At IndiVillage, in partnership with U.S.-based NGO Girls Who Code, we currently run coding clubs for 50 girls out of our centers in Yemmiganur and Raichur. Meeting for a couple hours each week, girls are exposed to a rigorous computer science curriculum as well as sisterhood activities focused on building confidence and exposure to successful women in the IT field. As we look ahead to expanding the program to nearly 500 girls in the coming academic year, we sat down with Mounika Bugude, one of the lead facilitators of the program, to discuss her experience and learnings.
Tell us a little about yourself.
I’m Mounika, I work as a front-end developer on the development team. I’ve been working for 1.5 years at IndiVillage – ever since my graduation. This is my first job. I really love what I am working on – I wanted to work in this industry but never thought I’d be working on what I dreamt of: developing and designing the websites.
How did you learn about Girls Who Code?
A couple months ago I heard from my manager that we were going to start a Girls Who Code club based out of our office in Yemmiganur. I soon learned that we were going to be teaching young girls coding and life-skills. As a developer myself, I was really excited about the opportunity to share my passion with others.
Why did you decide to get involved?
I love coding and I thought ‘Why don’t we teach others, so they start to love coding and explore more?’ I have also recently wanted to explore myself in teaching and get better at interacting with students. Being a GWC facilitator is a great opportunity to do both of those things.
What has your experience been?
It has been a great experience so far. Since starting as a facilitator with GWC, I have spent a lot of time self-reflecting. I’ve had to think about what I’m good at and what I still need to improve so that I can work on myself and be a better teacher for these students. The students are also making great progress in the classes.
Tell us about how the girls that you teach are progressing.
I interact with about 30 girls in the week, 15 per batch. For the first few classes, many students are not ready to ask questions, not ready to do summary activities in the standup sessions. But now, after a number of sessions everyone is daring enough to ask questions, like “madam I have a question in this topic, can you please explain/ repeat this topic?” They’re now also good at summarizing things that they’ve learned in class.
Why do you think it is important for girls to participate in Girls Who Code?
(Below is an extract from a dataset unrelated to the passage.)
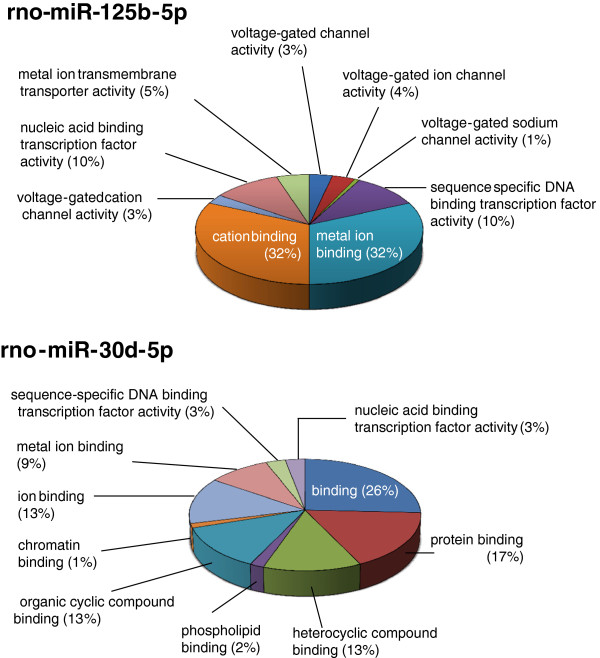
Pie charts show the Gene Ontology (GO) molecular function terms that are enriched compared to the overall genome, among the mRNA targets predicted by the TargetScan algorithm for miR-125b-5p (n = 451) and miR-30d-5p (n = 1094).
The first reason is that they gain strong technical knowledge. If they want to choose computer science as their career, it will be very easy because they have previous knowledge. Another reason is that we’re not just teaching technical things to the girls – here we are teaching them how they will be in society. They gain confidence and real-life skills.
How do you think this will affect their lives?
In addition to technical learning, we will help the girls with how to plan their futures. They can incorporate this planning for the future in their current studies. For example, when we are about to start a project in class, we won’t directly dive into the project. First, we will plan the project. We will gather the requirements and think of a way to structure the project to avoid any obstacles. If students ever have any trouble doing the projects, they know to ask someone who can help. They also learn to think of some different, creative ways to solve problems. Whenever I ask the students if they are finding GWC helpful they tell me that, “we are speeding up in our school curriculum” and that everything they learn is helpful in many different ways.
What were the parents’ reactions to their daughters joining GWC?
They are proud that their children are learning something special.
Any final thoughts?
I feel really thankful to have the opportunity to work with GWC because teaching the students has also helped me grow. Through facilitating the clubs, I have come to know that I am a good speaker and I can motivate children to do new things.